Skip site navigation (1)Skip section navigation (2)
Date:      Mon, 31 Oct 2022 16:03:17 +0800
From:      Zhenlei Huang <zlei.huang@gmail.com>
To:        Paul Procacci <pprocacci@gmail.com>
Cc:        FreeBSD virtualization <freebsd-virtualization@freebsd.org>
Subject:   Re: NFS in bhyve VM mounted via bridge interface
Message-ID:  <3858240B-7225-4ECB-B4A6-4DE006ED869D@gmail.com>
In-Reply-To: <CAFbbPuiHZokb_7Q=TpXy7fFBNfJGtN=9Dt3T2%2Bbx5OZUQOqjbg@mail.gmail.com>
References:  <A4F5B9EF-AA2B-4F34-8F62-A12ECE4E9566@jld3.net> <CAFbbPuiHZokb_7Q=TpXy7fFBNfJGtN=9Dt3T2%2Bbx5OZUQOqjbg@mail.gmail.com>

next in thread | previous in thread | raw e-mail | index | archive | help

[-- Attachment #1 --]

> On Oct 31, 2022, at 2:02 PM, Paul Procacci <pprocacci@gmail.com> wrote:
> 
> 
> 
> On Mon, Oct 31, 2022 at 12:00 AM John Doherty <bsdlists@jld3.net <mailto:bsdlists@jld3.net>> wrote:
> I have a machine running FreeBSD 12.3-RELEASE with a zpool that consists 
> of 12 mirrored pairs of 14 TB disks.  I'll call this the "storage 
> server." On that machine, I can write to ZFS file systems at around 950 
> MB/s and read from them at around 1450 MB/s. I'm happy with that.
> 
> I have another machine running Alma linux 8.6 that mounts file systems 
> from the storage server via NFS over a 10 GbE network. On this machine, 
> I can write to and read from an NFS file system at around 450 MB/s.
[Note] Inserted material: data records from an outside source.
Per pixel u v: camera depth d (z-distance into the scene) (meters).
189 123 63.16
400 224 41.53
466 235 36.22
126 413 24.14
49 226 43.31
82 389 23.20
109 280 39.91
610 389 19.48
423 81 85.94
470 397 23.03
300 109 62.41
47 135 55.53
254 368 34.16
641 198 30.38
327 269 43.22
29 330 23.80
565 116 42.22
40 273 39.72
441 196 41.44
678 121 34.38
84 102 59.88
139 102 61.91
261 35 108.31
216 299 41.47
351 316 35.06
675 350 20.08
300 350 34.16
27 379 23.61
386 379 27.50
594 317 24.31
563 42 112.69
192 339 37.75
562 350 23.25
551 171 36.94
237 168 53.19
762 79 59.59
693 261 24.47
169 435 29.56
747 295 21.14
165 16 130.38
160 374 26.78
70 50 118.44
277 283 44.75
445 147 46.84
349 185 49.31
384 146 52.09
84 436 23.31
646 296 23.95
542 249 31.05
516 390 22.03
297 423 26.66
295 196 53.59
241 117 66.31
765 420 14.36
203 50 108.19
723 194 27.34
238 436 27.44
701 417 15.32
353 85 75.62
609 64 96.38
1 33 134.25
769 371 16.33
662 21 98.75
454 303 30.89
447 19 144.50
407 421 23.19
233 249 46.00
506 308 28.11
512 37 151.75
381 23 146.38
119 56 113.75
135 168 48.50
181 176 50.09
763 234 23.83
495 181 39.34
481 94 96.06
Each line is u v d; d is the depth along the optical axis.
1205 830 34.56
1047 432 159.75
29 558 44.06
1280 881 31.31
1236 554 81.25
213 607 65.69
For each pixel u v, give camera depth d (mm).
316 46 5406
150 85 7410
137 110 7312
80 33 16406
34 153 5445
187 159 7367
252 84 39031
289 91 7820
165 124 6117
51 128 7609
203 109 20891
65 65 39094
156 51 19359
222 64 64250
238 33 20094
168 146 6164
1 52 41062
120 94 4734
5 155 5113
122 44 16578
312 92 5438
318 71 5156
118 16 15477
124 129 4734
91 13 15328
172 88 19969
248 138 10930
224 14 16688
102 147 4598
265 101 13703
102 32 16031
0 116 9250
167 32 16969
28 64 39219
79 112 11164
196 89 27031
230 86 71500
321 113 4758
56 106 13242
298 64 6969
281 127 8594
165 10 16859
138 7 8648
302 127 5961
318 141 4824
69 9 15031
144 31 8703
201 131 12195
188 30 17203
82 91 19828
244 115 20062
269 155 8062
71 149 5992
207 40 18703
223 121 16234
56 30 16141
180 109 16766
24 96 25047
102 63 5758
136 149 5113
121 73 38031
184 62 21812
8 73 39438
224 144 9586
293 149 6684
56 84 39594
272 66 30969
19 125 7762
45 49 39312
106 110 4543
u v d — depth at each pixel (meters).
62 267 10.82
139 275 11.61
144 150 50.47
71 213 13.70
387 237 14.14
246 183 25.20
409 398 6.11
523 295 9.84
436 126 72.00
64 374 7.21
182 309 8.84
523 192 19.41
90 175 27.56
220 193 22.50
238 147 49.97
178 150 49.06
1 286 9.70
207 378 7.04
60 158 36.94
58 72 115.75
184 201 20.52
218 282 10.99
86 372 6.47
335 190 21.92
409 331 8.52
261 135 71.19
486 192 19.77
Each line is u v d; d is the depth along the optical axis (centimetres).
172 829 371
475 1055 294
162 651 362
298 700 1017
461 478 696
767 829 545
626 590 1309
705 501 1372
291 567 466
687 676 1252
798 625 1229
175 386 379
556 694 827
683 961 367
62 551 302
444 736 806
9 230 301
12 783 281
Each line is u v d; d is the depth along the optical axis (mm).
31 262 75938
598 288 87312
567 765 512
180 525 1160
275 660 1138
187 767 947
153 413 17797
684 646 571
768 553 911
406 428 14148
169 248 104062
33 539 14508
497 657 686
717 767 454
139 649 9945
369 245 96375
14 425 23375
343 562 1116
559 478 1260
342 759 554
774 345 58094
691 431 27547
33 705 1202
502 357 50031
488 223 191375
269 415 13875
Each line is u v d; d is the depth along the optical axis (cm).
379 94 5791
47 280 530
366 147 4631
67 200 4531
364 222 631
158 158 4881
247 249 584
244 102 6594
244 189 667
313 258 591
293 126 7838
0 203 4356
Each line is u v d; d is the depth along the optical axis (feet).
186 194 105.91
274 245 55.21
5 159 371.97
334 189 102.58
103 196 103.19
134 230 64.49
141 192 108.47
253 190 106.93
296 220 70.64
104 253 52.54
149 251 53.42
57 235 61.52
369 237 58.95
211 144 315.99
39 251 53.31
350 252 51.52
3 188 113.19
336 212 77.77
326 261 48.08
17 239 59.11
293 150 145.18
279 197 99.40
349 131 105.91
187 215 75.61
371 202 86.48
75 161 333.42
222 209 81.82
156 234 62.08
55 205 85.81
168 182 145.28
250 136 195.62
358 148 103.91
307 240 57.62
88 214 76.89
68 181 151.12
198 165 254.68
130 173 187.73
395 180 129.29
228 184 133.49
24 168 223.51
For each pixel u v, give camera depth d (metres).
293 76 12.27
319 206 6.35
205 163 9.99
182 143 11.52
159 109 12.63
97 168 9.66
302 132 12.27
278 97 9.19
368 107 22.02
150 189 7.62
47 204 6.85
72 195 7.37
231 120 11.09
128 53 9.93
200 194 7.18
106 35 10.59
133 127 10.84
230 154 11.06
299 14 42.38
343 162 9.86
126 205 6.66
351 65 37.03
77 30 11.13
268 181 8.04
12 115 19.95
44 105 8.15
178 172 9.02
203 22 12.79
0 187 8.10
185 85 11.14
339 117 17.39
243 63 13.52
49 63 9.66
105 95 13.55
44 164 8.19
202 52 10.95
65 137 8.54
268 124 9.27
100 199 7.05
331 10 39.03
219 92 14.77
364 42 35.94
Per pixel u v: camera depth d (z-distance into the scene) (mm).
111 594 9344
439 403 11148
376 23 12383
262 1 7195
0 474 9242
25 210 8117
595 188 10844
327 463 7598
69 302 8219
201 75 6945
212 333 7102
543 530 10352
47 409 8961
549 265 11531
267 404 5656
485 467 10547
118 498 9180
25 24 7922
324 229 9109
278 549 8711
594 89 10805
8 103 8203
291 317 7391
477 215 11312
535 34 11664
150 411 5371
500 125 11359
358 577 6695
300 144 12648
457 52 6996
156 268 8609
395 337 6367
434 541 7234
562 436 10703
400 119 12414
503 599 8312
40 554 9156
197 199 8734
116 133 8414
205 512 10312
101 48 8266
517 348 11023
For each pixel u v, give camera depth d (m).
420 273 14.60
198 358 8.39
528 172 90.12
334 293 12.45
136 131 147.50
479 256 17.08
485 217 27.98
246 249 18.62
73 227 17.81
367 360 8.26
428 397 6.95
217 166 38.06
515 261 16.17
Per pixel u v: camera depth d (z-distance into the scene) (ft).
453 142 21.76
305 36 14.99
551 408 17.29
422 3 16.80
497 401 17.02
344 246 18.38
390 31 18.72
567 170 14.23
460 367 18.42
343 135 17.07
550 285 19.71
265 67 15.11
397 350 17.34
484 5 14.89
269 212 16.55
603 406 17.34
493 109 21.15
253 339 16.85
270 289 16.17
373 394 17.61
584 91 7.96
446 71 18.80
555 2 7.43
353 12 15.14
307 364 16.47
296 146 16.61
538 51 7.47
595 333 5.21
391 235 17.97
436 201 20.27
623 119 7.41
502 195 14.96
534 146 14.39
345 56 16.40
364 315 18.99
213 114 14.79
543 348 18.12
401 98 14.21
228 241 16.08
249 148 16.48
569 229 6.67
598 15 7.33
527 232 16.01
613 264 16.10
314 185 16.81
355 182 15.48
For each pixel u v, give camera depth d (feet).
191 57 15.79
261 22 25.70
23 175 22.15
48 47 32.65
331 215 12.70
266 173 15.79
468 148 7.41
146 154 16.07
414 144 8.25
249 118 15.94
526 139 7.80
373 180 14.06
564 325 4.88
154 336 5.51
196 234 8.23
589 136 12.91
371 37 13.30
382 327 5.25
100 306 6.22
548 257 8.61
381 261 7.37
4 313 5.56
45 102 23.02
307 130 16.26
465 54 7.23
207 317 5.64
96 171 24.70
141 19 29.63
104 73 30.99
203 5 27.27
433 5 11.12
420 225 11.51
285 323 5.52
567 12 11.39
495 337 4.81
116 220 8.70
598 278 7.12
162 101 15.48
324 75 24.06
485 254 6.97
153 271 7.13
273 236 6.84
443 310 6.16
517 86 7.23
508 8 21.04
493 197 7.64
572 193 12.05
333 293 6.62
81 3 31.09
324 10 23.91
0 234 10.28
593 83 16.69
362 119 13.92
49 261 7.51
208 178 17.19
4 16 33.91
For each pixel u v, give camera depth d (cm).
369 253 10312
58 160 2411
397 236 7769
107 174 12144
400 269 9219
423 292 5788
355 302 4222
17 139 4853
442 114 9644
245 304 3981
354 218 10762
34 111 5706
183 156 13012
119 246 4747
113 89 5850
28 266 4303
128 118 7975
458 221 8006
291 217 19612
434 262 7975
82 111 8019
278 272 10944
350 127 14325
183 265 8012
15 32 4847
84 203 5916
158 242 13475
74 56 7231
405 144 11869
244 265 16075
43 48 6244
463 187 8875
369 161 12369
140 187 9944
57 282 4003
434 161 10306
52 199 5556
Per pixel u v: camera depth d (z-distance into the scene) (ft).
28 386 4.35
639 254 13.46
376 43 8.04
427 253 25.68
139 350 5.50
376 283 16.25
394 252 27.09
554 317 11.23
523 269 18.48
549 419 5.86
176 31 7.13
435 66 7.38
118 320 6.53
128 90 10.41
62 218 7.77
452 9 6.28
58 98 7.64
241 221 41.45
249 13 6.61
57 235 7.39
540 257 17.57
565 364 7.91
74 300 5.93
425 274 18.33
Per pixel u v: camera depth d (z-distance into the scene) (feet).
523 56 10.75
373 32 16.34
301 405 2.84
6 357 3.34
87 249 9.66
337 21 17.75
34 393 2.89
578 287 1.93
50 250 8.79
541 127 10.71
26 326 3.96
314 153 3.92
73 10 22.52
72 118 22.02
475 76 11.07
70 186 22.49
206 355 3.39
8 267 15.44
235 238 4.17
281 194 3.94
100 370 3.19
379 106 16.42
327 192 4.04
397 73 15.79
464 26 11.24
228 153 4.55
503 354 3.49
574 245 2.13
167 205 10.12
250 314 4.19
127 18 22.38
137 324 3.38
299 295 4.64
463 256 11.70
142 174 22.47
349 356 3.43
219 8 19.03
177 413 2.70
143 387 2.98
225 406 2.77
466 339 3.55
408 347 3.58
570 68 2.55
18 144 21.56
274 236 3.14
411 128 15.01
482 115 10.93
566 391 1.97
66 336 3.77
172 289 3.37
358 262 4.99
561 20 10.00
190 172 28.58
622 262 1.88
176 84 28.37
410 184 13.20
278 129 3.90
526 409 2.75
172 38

I 
> wish that this were better but it's OK.
> 
> I created a bhyve VM on the storage server that also runs Alma linux 
> 8.6. It has a vNIC that is bridged with the 10 GbE physical NIC and a 
> tap interface:
> 
> [root@ss3] # ifconfig vm-storage
> vm-storage: flags=8843<UP,BROADCAST,RUNNING,SIMPLEX,MULTICAST> metric 0 
> mtu 1500
>         ether 82:d3:46:17:4e:ee
>         id 00:00:00:00:00:00 priority 32768 hellotime 2 fwddelay 15
>         maxage 20 holdcnt 6 proto rstp maxaddr 2000 timeout 1200
>         root id 00:00:00:00:00:00 priority 32768 ifcost 0 port 0
>         member: tap1 flags=143<LEARNING,DISCOVER,AUTOEDGE,AUTOPTP>
>                 ifmaxaddr 0 port 10 priority 128 path cost 2000000
>         member: ixl0 flags=143<LEARNING,DISCOVER,AUTOEDGE,AUTOPTP>
>                 ifmaxaddr 0 port 5 priority 128 path cost 2000
>         groups: bridge vm-switch viid-ddece@
>         nd6 options=1<PERFORMNUD>
> 
> I mount file systems from the storage server on this VM via NFS. I can 
> write to those file systems at around 250 MB/s and read from them at 
> around 280 MB/s. This surprised me a little: I thought that this might 
> perform better than or at least as well as the physical 10 GbE network 
> but find that it performs significantly worse.
> 
> All my read and write tests here are stupidly simple, using dd to read 
> from /dev/zero and write to a file or to read from a file and write to 
> /dev/null.
> 
> Is anyone else either surprised or unsurprised by these results?
> 
> I have not yet tried passing a physical interface on the storage server 
> through to the VM with PCI passthrough, but the machine does have 
> another 10 GbE interface I could use for this. This stuff is all about 
> 3,200 miles away from me so I need to get someone to plug a cable in for 
> me. I'll be interested to see how that works out, though.
> 
> Any comments much appreciated. Thanks.
> 
> 
> 
> I was getting geared up to help you with this and then this happened:
> 
> Host:
> # dd if=17-04-27.mp4 of=/dev/null bs=4096
> 216616+1 records in
> 216616+1 records out
> 887263074 bytes transferred in 76.830892 secs (11548259 bytes/sec)
> 
> VM:
> dd if=17-04-27.mp4 of=/dev/null bs=4096
> 216616+1 records in
> 216616+1 records out
> 887263074 bytes transferred in 7.430017 secs (119416016 bytes/sec)
> 
> I'm totally flabbergasted.  These results are consistent and not at all what I expected to see.
> I even ran the tests on the VM first and the host second.  Call me confused.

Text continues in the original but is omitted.